From a Studio in Oakland, California: 108 Notes on Existence is a hybrid collection of poems and micro-essays that explore the beauty, burden, and becoming of a life fully felt. Through themes like healing, grief, sensuality, purpose, and personal expansion, author Enia Oaks invites readers to reflect on the unseen architecture of their own humanity. Written during a season of personal reckoning and return, it offers both precision and softness. The book is structured as 108 soulful pieces—part poetic observation and reflection, part self-help and mirror—offering comfort, clarity, and quiet revelation. This is a book of shared wisdom, supportive permission, and soul level reminders to the readers: of their wholeness, their capacity, and their right to take up space in this world. It is for anyone standing in the middle of their own becoming. More than anything, it was meant as a love letter to whomever may read through the pages.
“This project isn’t just about writing,” says Oaks. “It’s about transmission. I wanted to create something that might make someone feel less alone in the world, or more in touch with their own quiet knowing.
Oaks’ approach combines the vulnerability of poetry with the narrative intention of cultural commentary. It is a work grounded in spiritual clarity and creative sovereignty.
About the Author:
Enia Oaks is a Nigerian-born emergency medicine doctor and author who writes at the intersection of self-inquiry, healing, and transcendence. She has spent years in high-stakes medical environments before turning inward to begin exploring the emotional, spiritual, and existential truths that shaped her. Her creative voice crystallized while living in Oakland, California, where she began to translate lived experience into language. Her debut book, From a Studio in Oakland, California: 108 Notes on Existence, is a collection of poems and micro-essays that navigate the space between the ache and awe of being alive. Through quiet wisdom and refined clarity, her work invites readers into deeper intimacy with their own becoming.
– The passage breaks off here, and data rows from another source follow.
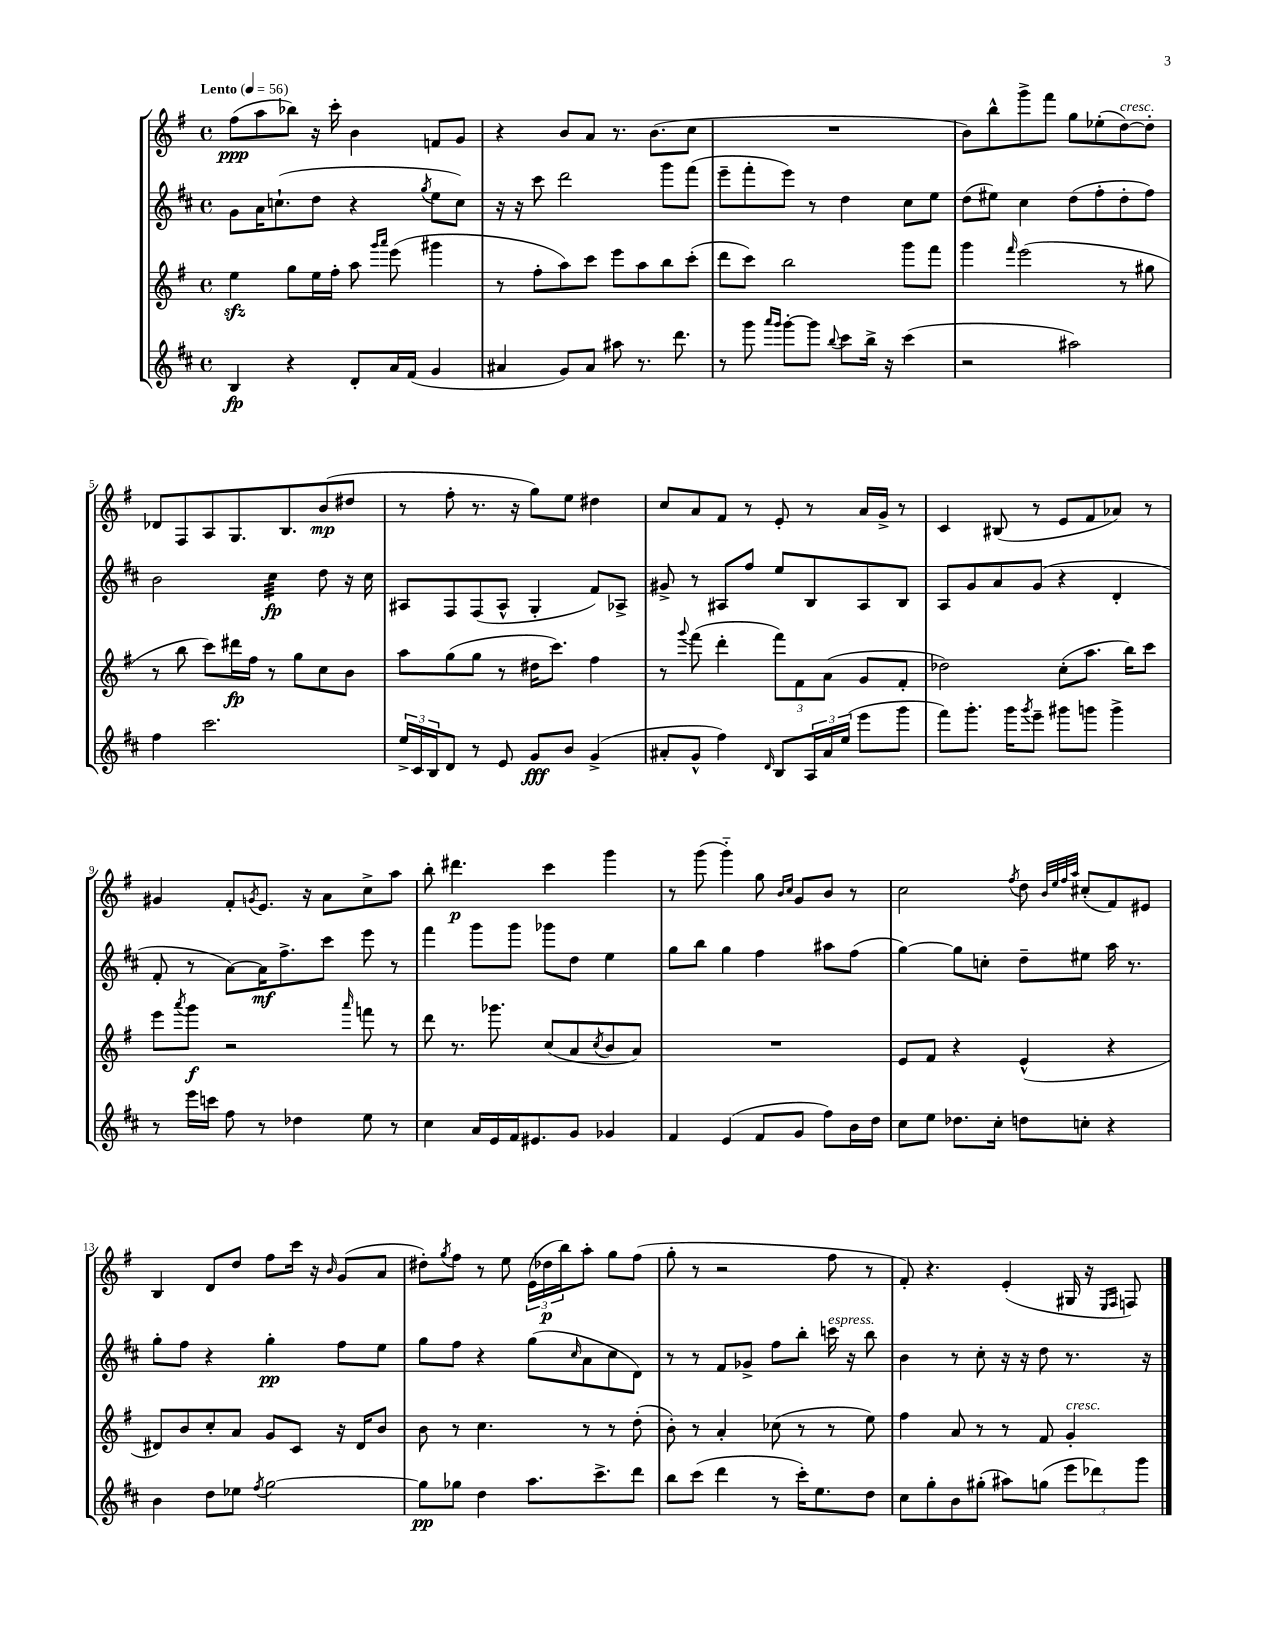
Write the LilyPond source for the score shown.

<<
\new StaffGroup <<
\new Staff = "s0" {
    \clef treble \key g \major \defaultTimeSignature \time 4/4 \tempo "Lento" 4 = 56
    fis''8\ppp( a''8 bes''8) r16 c'''16-. b'4 f'8 g'8 |
    r4 b'8 a'8 r8. b'8.( c''8 |
    R1 |
    b'8) b''8-^ g'''8-> fis'''8 g''8 ees''8-.( d''8~^\markup { \italic "cresc." }) d''8-. |
    des'8 fis8 a8 g8. b8. b'8\mp( dis''8 |
    r8 fis''8-. r8. r16 g''8) e''8 dis''4 |
    c''8 a'8 fis'8 r8 e'8-. r8 a'16 g'16-> r8 |
    c'4 bis8( r8 e'8 fis'8 aes'8) r8 |
    gis'4 fis'8-. \acciaccatura { g'8 } e'8. r16 a'8 c''8-> a''8 |
    b''8-. dis'''4.\p c'''4 g'''4 |
    r8 g'''8( g'''4-_) g''8 \grace { b'16 c''16 } g'8 b'8 r8 |
    c''2 \acciaccatura { fis''8 } d''8 \grace { b'32 e''32 fis''32 a''32 } cis''8-.( fis'8) eis'8 |
    b4 d'8 d''8 fis''8 c'''16 r16 \grace { b'16 } g'8( a'8 |
    dis''8-.) \acciaccatura { g''8 } fis''8 r8 e''8 \tuplet 3/2 { e'16( des''16\p b''16) } a''8-. g''8 fis''8( |
    g''8-. r8 r2 fis''8 r8 |
    fis'8-.) r4. e'4-.( gis16 r16 \grace { e16 fis16 } f8) \bar "|." |
}
\new Staff = "s1" {
    \clef treble \key d \major \defaultTimeSignature \time 4/4
    g'8 a'16 c''8.-!( d''8 r4 \acciaccatura { g''8 } e''8 c''8) |
    r16 r16 cis'''8 d'''2 g'''8 fis'''8( |
    e'''8-- fis'''8-. e'''8) r8 d''4 cis''8 e''8 |
    d''8( eis''8) cis''4 d''8( fis''8-. d''8-. fis''8) |
    b'2 cis''4:32\fp d''8 r16 cis''16 |
    ais8 fis8 fis8( ais8-^ g4-. fis'8) aes8-> |
    gis'8-> r8 ais8 fis''8 e''8 b8 ais8 b8 |
    a8 g'8 a'8 g'8( r4 d'4-. |
    fis'8-. r8 a'8~) a'16\mf fis''8.-> cis'''8 e'''8 r8 |
    fis'''4 g'''8 g'''8 ges'''8 d''8 e''4 |
    g''8 b''8 g''4 fis''4 ais''8 fis''8( |
    g''4~) g''8 c''8-. d''8-- eis''8 a''16 r8. |
    g''8-. fis''8 r4 g''4-.\pp fis''8 e''8 |
    g''8 fis''8 r4 g''8( \grace { cis''16 } a'8 cis''8 d'8) |
    r8 r8 fis'8 ges'8-> fis''8 b''8-. c'''16^\markup { \italic "espress." } r16 b''8 |
    b'4 r8 cis''8-. r16 r16 d''8 r8. r16 \bar "|." |
}
\new Staff = "s2" {
    \clef treble \key g \major \defaultTimeSignature \time 4/4
    e''4\sfz g''8 e''16 fis''16-. a''8 \grace { g'''16 a'''16 } e'''8( gis'''4 |
    r8 fis''8-. a''8) c'''8 e'''8 a''8 b''8 c'''8-.( |
    d'''8 c'''8) b''2 g'''8 fis'''8 |
    g'''4 \grace { fis'''16 } e'''2( r8 gis''8 |
    r8 b''8 c'''8) dis'''16\fp fis''16 r8 g''8 c''8 b'8 |
    a''8 g''8( g''8 r8 dis''16 c'''8.) fis''4 |
    r8 \appoggiatura { g'''8 } fis'''8( d'''4-. \tuplet 3/2 { fis'''8) fis'8 a'8( } g'8 fis'8-. |
    des''2) c''8-.( a''8. b''16) c'''8 |
    e'''8 \acciaccatura { a'''8 } g'''8\f r2 \grace { a'''16 } f'''8 r8 |
    d'''8 r8. ges'''8. c''8( a'8 \acciaccatura { c''8 } b'8 a'8) |
    R1 |
    e'8 fis'8 r4 e'4-^( r4 |
    dis'8) b'8 c''8-. a'8 g'8 c'8 r16 dis'16 b'8 |
    b'8 r8 c''4. r8 r8 d''8-.( |
    b'8-.) r8 a'4-. ces''8( r8 r8 e''8) |
    fis''4 a'8 r8 r8 fis'8 g'4-.^\markup { \italic "cresc." } \bar "|." |
}
\new Staff = "s3" {
    \clef treble \key d \major \defaultTimeSignature \time 4/4
    b4\fp r4 d'8-. a'16 fis'16( g'4 |
    ais'4 g'8) ais'8 ais''8 r8. d'''8. |
    r8 g'''8 \grace { a'''16 g'''16 } g'''8~-. g'''8 \appoggiatura { b''8 } cis'''8 b''16-> r16 cis'''4( |
    r2 ais''2) |
    fis''4 cis'''2. |
    \tuplet 3/2 { e''16-> cis'16 b16 } d'8 r8 e'8 g'8\fff b'8 g'4->( |
    ais'8-. g'8-^ fis''4) \grace { d'16 } b8 \tuplet 3/2 { a16 ais'16 e''16( } e'''8 g'''8 |
    fis'''8) g'''8.-. g'''16 \acciaccatura { g'''8 } e'''8-- gis'''8 g'''8 g'''4-> |
    r8 e'''16 c'''16 fis''8 r8 des''4 e''8 r8 |
    cis''4 a'16 e'16 fis'16 eis'8. g'8 ges'4 |
    fis'4 e'4( fis'8 g'8 fis''8) b'16 d''16 |
    cis''8 e''8 des''8. cis''16-. d''8 c''8-. r4 |
    b'4 d''8 ees''8 \acciaccatura { fis''8 } g''2~ |
    g''8\pp ges''8 d''4 a''8. cis'''8.-> d'''8 |
    b''8 cis'''8( d'''4 r8 cis'''16-.) e''8. d''8 |
    cis''8 g''8-. b'8 gis''8-.( ais''8) g''8( \tuplet 3/2 { e'''8 des'''8) g'''8 } \bar "|." |
}
>>
>>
The decision to write this book is rooted in Oak’s own decisions about the ways she wants to impact the world. Her entry point to writing it was burnout and near-complete disillusionment when she found herself in the center of a medical system that had long stopped honoring the human soul. And something inside of her broke when she realized how casually we’d stopped treating life as sacred. That violation felt like a kind of sacrament. It woke her up.
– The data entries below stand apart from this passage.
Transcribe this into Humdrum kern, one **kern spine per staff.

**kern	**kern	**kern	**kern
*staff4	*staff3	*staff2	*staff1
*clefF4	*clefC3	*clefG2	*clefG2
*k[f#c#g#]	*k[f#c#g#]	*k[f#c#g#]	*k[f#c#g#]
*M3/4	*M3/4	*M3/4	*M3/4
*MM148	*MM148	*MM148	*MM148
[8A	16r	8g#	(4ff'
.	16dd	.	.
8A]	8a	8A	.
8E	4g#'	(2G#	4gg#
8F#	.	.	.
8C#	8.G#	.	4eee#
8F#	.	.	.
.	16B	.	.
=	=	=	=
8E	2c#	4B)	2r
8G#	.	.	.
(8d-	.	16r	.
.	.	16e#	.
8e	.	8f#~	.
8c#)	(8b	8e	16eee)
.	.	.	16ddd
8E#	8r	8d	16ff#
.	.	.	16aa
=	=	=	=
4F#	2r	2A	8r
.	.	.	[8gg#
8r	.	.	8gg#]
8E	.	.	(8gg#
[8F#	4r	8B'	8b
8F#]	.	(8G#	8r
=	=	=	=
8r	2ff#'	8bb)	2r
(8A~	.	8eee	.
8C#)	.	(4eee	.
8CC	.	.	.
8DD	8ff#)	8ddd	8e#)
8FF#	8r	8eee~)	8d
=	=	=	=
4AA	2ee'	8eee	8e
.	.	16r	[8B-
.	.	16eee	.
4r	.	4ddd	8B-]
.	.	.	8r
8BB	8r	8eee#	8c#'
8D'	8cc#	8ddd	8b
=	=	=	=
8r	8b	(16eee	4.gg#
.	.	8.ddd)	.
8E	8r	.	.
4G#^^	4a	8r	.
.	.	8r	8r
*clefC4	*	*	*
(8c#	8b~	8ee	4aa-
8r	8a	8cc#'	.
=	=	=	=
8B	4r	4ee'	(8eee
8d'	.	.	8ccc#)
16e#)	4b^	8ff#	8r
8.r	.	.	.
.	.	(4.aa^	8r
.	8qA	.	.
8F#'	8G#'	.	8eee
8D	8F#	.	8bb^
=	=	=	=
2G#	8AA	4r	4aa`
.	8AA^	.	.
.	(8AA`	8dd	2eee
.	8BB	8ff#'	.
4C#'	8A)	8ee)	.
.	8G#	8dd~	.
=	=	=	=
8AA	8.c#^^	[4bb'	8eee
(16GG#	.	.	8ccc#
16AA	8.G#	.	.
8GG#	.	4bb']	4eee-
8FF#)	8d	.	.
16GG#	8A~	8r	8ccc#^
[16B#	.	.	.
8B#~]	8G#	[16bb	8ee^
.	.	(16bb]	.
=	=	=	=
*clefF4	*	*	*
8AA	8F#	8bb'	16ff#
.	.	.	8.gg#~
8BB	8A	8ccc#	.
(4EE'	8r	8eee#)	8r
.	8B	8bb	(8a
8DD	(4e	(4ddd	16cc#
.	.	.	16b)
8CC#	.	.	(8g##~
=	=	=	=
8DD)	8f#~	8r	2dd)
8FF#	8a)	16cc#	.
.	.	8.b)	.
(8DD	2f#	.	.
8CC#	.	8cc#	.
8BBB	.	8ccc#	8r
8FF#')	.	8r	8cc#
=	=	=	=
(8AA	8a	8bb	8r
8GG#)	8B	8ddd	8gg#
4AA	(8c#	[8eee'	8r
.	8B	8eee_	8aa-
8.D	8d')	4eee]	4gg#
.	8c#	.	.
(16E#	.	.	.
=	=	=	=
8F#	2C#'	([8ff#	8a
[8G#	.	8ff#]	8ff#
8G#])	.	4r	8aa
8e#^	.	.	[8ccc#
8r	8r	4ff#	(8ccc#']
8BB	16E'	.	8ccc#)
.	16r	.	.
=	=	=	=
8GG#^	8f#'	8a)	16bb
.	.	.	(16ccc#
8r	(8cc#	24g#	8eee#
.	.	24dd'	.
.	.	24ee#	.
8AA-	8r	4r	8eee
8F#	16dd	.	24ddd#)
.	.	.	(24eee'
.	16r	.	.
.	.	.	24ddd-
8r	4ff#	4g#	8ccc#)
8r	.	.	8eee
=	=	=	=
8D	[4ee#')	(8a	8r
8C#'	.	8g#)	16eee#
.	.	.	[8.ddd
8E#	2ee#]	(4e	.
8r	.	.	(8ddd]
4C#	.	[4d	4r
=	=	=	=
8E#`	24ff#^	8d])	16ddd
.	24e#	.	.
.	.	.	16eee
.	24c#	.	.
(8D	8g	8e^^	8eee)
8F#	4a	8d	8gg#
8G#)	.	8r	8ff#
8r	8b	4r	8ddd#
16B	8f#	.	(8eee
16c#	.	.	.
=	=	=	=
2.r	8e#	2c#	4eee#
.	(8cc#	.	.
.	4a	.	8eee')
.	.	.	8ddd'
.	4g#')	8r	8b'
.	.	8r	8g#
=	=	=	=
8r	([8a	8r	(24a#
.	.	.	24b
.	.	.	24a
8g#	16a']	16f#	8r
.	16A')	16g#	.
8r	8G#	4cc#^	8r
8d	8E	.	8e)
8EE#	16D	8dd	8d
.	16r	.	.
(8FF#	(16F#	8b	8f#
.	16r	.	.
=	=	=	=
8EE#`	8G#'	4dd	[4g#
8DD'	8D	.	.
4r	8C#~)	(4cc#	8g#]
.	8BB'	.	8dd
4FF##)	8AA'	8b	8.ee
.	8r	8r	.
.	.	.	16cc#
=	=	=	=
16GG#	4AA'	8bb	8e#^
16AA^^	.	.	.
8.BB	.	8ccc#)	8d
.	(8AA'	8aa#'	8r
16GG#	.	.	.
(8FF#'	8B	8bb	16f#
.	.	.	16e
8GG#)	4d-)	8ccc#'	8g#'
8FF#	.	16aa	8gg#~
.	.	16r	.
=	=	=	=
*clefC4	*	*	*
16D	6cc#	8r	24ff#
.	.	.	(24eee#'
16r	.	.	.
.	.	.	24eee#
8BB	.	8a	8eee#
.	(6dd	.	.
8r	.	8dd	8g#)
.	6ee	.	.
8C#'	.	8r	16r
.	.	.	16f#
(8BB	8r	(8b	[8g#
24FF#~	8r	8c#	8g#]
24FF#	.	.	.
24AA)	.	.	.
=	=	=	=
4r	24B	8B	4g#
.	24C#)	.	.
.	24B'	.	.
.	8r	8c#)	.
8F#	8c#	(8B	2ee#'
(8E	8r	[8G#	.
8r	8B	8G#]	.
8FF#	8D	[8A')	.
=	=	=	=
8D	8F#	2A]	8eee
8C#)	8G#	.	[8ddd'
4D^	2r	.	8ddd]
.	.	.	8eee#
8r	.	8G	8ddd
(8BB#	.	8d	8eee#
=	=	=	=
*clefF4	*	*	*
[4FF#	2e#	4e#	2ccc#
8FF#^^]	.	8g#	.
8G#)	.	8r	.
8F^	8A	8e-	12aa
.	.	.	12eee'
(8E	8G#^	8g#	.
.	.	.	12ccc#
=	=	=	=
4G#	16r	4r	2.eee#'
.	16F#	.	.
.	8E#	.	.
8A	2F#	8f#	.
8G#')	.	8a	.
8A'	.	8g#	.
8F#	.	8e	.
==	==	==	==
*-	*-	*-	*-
So, she began writing. First, as a reminder to self. Then slowly, with reverence for her interconnected position — as a sister, a daughter, a friend, a doctor, a thinker. Someone who had walked through painful soul expansions that others might just now be entering. She does not want instruct, but rather provoke thought and deeper exploration of self. She wanted to offer something honest. Something that could be picked up when it was needed, like a note passed at exactly the right moment.